As hard as he pushed his teams, McLendon pushed the sport to accept and reward African-American players. A wonderful moment is hearing Hunter talks, still with a little awe, about learning that McLendon had arranged a contract for him with the Washington Capitols at the princely salary (in 1950) of $4,000.


There are many amazing film clips Klores has unearthed in “Black Magic,” but perhaps none better displays the cultural impact of McLendon's up-tempo approach than one of Elgin Baylor, playing a high school game in Washington, D.C., circa 1955. In one fluid motion, No. 22 grabs a rebound under the opponents' rim and immediately pirouettes into a perfect over-the-shoulder court-length pass to a white teammate, who scores easily.


“Black Magic's” soundtrack is dominated by R&B classics like “What'd I Say” and “Green Onions.” The nonstop parade of crossover hits proves the ideal accompaniment to the film, as we see NBA Hall of Famers like Baylor, Earl “The Pearl” Monroe and Willis Reed develop their styles in the black culture and bring them into the American mainstream, much as Ray Charles and Aretha Franklin did.


The year after Jackie Robinson broke baseball's color line, McLendon began his efforts to bring black teams to a major college basketball tournament.

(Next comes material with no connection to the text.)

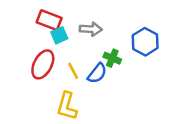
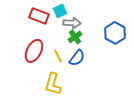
cyan square: (59, 35) -> (60, 11), moved
green cross: (112, 58) -> (75, 37), moved, turned 32

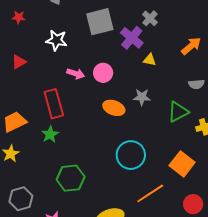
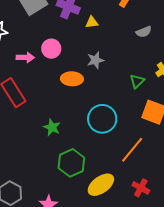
green triangle: (178, 112) -> (137, 81), moved, size x0.7
green star: (50, 134) -> (52, 127), moved
green hexagon: (71, 178) -> (71, 163), moved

The rebuff from the NCAA came in the form of a letter noteworthy for its reliance on white-supremacist canards. Not only was the quality of the black college teams “not equal to tournament caliber” (based on a scout's observation of one team), but, the letter continued, each district sent only one winner to the Big Dance, so if “a colored team were selected from a district, there could be no other representation.” By that logic, the commissioner of baseball should've kept the Brooklyn Dodgers from signing Robinson because it made him the starting first baseman instead of Ed Stevens.
The NAIA agreed to take in the black colleges, but first made them undergo a battle royal in their own bracket, the sole winner of which got to come to Kansas City to play the white teams. According to Katz, author of a 2007 biography of McLendon, when North Carolina College for Negroes arrived in 1950, Coach McLendon got Converse Rubber, the Nike of its day, to pressure the hosts to let his team integrate the hotel as well as the tournament.
“He was not militant, but he did militant things,” says his widow Joanna McLendon in the film.
His teams would win three straight title, a decade before John Wooden's UCLA teams did. They did it here, a few blocks from the National Collegiate Basketball Hall of Fame, where you can find John B. McLendon, 1915-1999, in the founding class of inductees. And now he's immortalized in “Black Magic,” a valuable addition to our racial history and one that leaves no doubt that any overdue honors bestowed on McLendon are as a coach first, innovator second and civil-rights pioneer third.